***** Data for this task

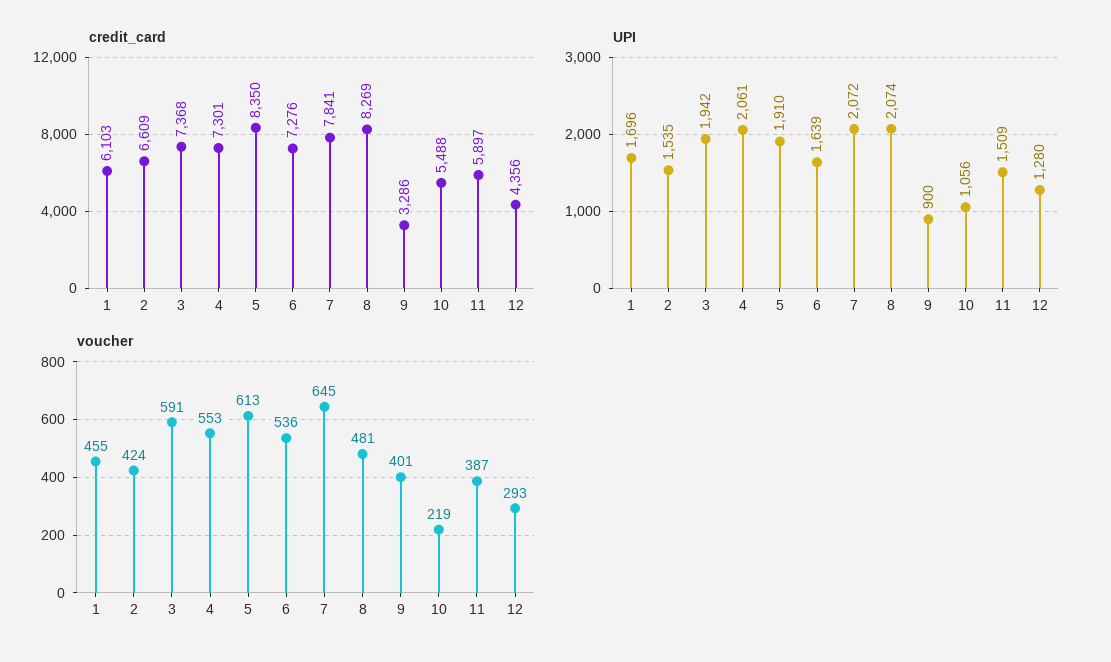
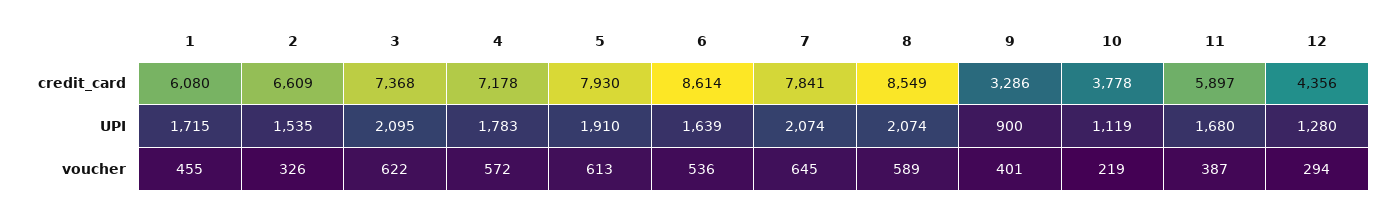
  {
    "credit_card": {
-     "1": 6103,
+     "1": 6080,
      "2": 6609,
      "3": 7368,
-     "4": 7301,
+     "4": 7178,
-     "5": 8350,
+     "5": 7930,
-     "6": 7276,
+     "6": 8614,
      "7": 7841,
-     "8": 8269,
+     "8": 8549,
      "9": 3286,
-     "10": 5488,
+     "10": 3778,
      "11": 5897,
      "12": 4356
    },
    "UPI": {
-     "1": 1696,
+     "1": 1715,
      "2": 1535,
-     "3": 1942,
+     "3": 2095,
-     "4": 2061,
+     "4": 1783,
      "5": 1910,
      "6": 1639,
-     "7": 2072,
+     "7": 2074,
      "8": 2074,
      "9": 900,
-     "10": 1056,
+     "10": 1119,
-     "11": 1509,
+     "11": 1680,
      "12": 1280
    },
    "voucher": {
      "1": 455,
-     "2": 424,
+     "2": 326,
-     "3": 591,
+     "3": 622,
-     "4": 553,
+     "4": 572,
      "5": 613,
      "6": 536,
      "7": 645,
-     "8": 481,
+     "8": 589,
      "9": 401,
      "10": 219,
      "11": 387,
-     "12": 293
+     "12": 294
    }
  }

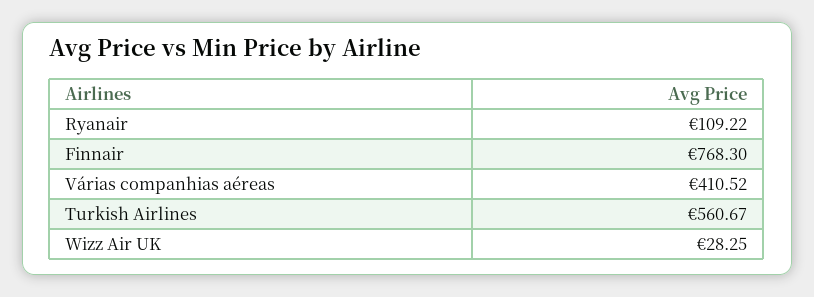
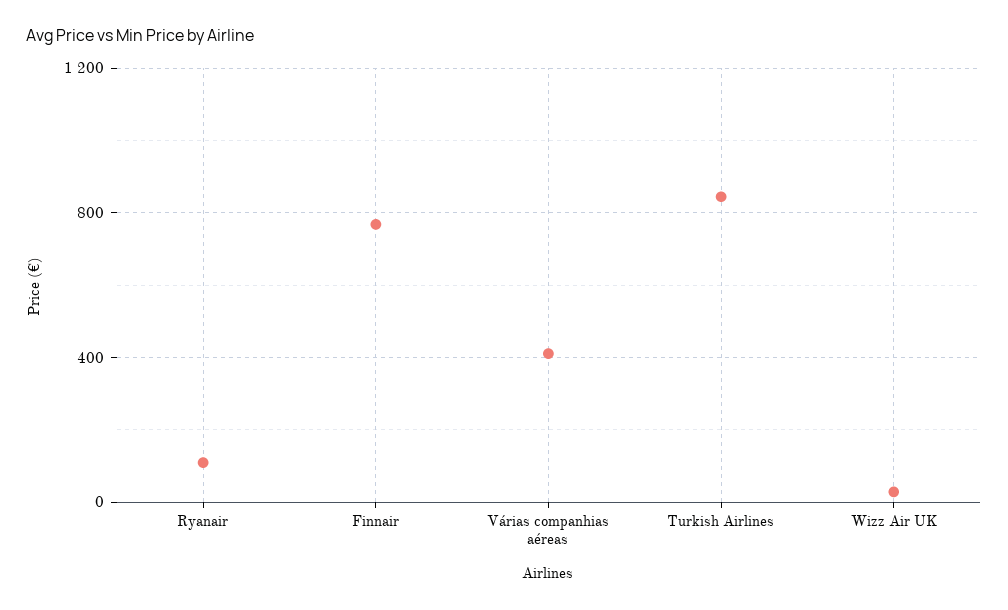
  {
    "Ryanair": 109.22,
    "Finnair": 768.3,
    "Várias companhias aéreas": 410.52,
-   "Turkish Airlines": 560.67,
+   "Turkish Airlines": 850,
    "Wizz Air UK": 28.25
  }

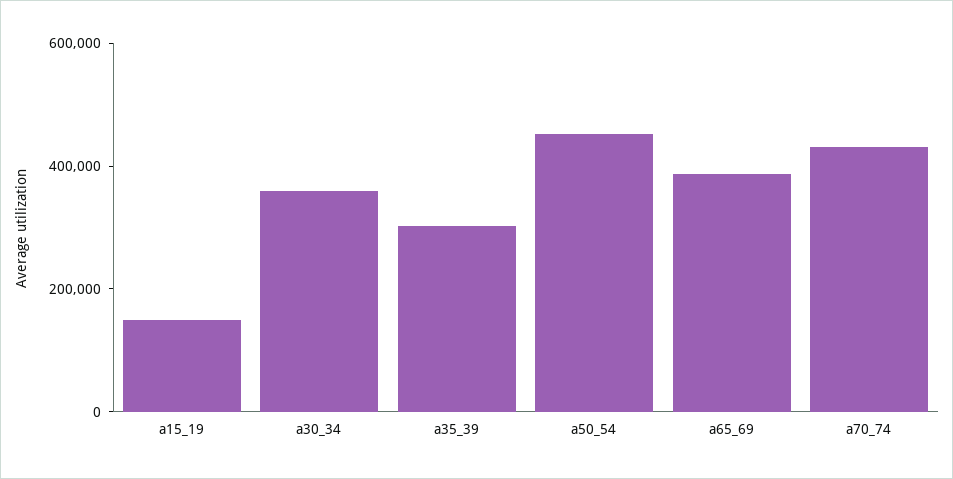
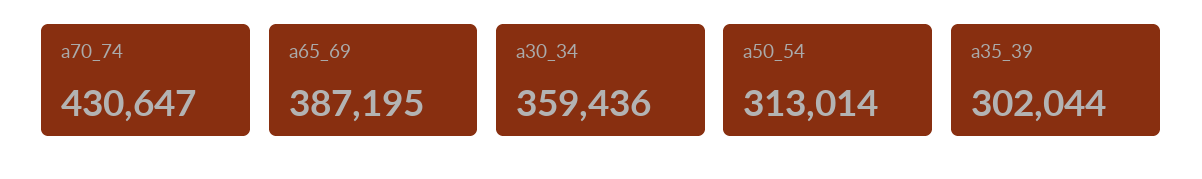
  {
-   "a15_19": 150000,
    "a30_34": 359436,
    "a35_39": 302044,
-   "a50_54": 450000,
+   "a50_54": 313014,
    "a65_69": 387195,
    "a70_74": 430647
  }

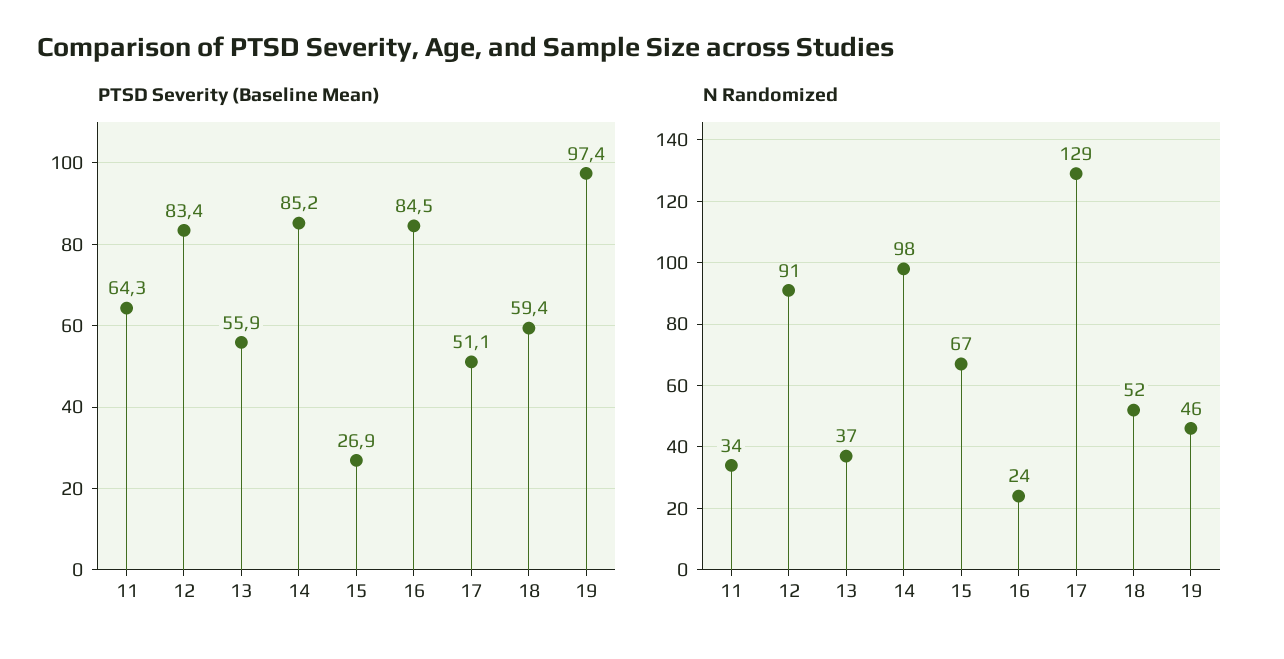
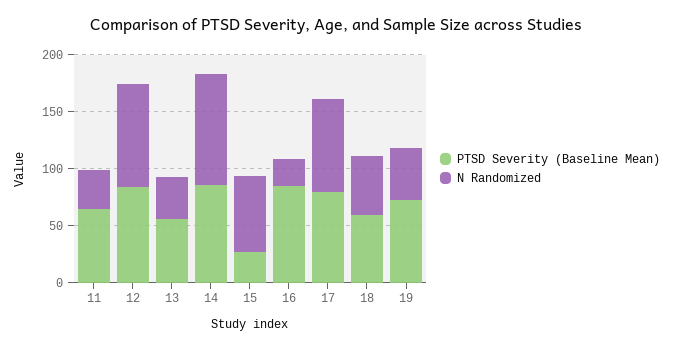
  {
    "PTSD Severity (Baseline Mean)": {
      "11": 64.3,
      "12": 83.4,
      "13": 55.9,
      "14": 85.2,
      "15": 26.9,
      "16": 84.5,
-     "17": 51.1,
+     "17": 80,
      "18": 59.4,
-     "19": 97.4
+     "19": 70
    },
    "N Randomized": {
      "11": 34,
      "12": 91,
      "13": 37,
      "14": 98,
      "15": 67,
      "16": 24,
-     "17": 129,
+     "17": 80,
      "18": 52,
      "19": 46
    }
  }

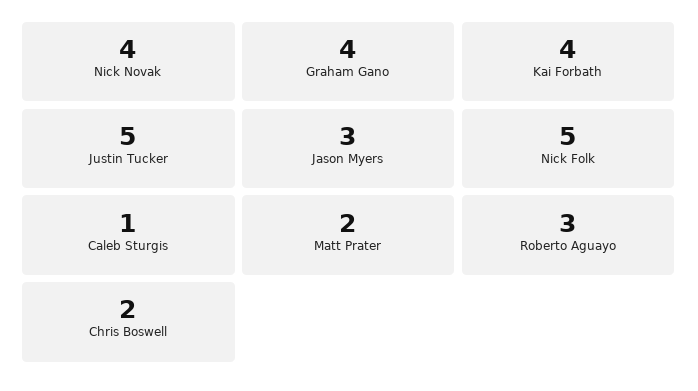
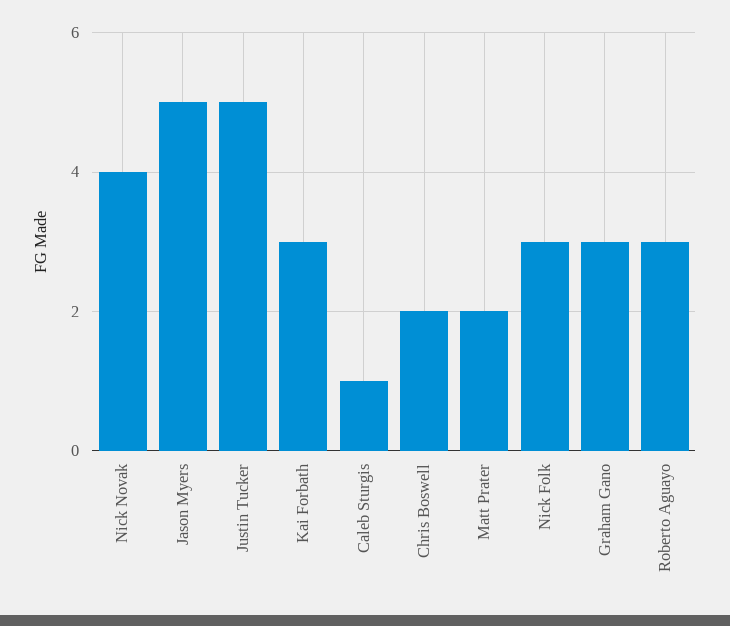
  {
    "Nick Novak": 4,
-   "Graham Gano": 4,
+   "Graham Gano": 3,
-   "Kai Forbath": 4,
+   "Kai Forbath": 3,
    "Justin Tucker": 5,
-   "Jason Myers": 3,
+   "Jason Myers": 5,
-   "Nick Folk": 5,
+   "Nick Folk": 3,
    "Caleb Sturgis": 1,
    "Matt Prater": 2,
    "Roberto Aguayo": 3,
    "Chris Boswell": 2
  }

**********

> Work to complete
Each line in the records above should be reproduced exactly; images are not copied.

> The answer
  {
    "credit_card": {
-     "1": 6103,
+     "1": 6080,
      "2": 6609,
      "3": 7368,
-     "4": 7301,
+     "4": 7178,
-     "5": 8350,
+     "5": 7930,
-     "6": 7276,
+     "6": 8614,
      "7": 7841,
-     "8": 8269,
+     "8": 8549,
      "9": 3286,
-     "10": 5488,
+     "10": 3778,
      "11": 5897,
      "12": 4356
    },
    "UPI": {
-     "1": 1696,
+     "1": 1715,
      "2": 1535,
-     "3": 1942,
+     "3": 2095,
-     "4": 2061,
+     "4": 1783,
      "5": 1910,
      "6": 1639,
-     "7": 2072,
+     "7": 2074,
      "8": 2074,
      "9": 900,
-     "10": 1056,
+     "10": 1119,
-     "11": 1509,
+     "11": 1680,
      "12": 1280
    },
    "voucher": {
      "1": 455,
-     "2": 424,
+     "2": 326,
-     "3": 591,
+     "3": 622,
-     "4": 553,
+     "4": 572,
      "5": 613,
      "6": 536,
      "7": 645,
-     "8": 481,
+     "8": 589,
      "9": 401,
      "10": 219,
      "11": 387,
-     "12": 293
+     "12": 294
    }
  }

  {
    "Ryanair": 109.22,
    "Finnair": 768.3,
    "Várias companhias aéreas": 410.52,
-   "Turkish Airlines": 560.67,
+   "Turkish Airlines": 850,
    "Wizz Air UK": 28.25
  }

  {
-   "a15_19": 150000,
    "a30_34": 359436,
    "a35_39": 302044,
-   "a50_54": 450000,
+   "a50_54": 313014,
    "a65_69": 387195,
    "a70_74": 430647
  }

  {
    "PTSD Severity (Baseline Mean)": {
      "11": 64.3,
      "12": 83.4,
      "13": 55.9,
      "14": 85.2,
      "15": 26.9,
      "16": 84.5,
-     "17": 51.1,
+     "17": 80,
      "18": 59.4,
-     "19": 97.4
+     "19": 70
    },
    "N Randomized": {
      "11": 34,
      "12": 91,
      "13": 37,
      "14": 98,
      "15": 67,
      "16": 24,
-     "17": 129,
+     "17": 80,
      "18": 52,
      "19": 46
    }
  }

  {
    "Nick Novak": 4,
-   "Graham Gano": 4,
+   "Graham Gano": 3,
-   "Kai Forbath": 4,
+   "Kai Forbath": 3,
    "Justin Tucker": 5,
-   "Jason Myers": 3,
+   "Jason Myers": 5,
-   "Nick Folk": 5,
+   "Nick Folk": 3,
    "Caleb Sturgis": 1,
    "Matt Prater": 2,
    "Roberto Aguayo": 3,
    "Chris Boswell": 2
  }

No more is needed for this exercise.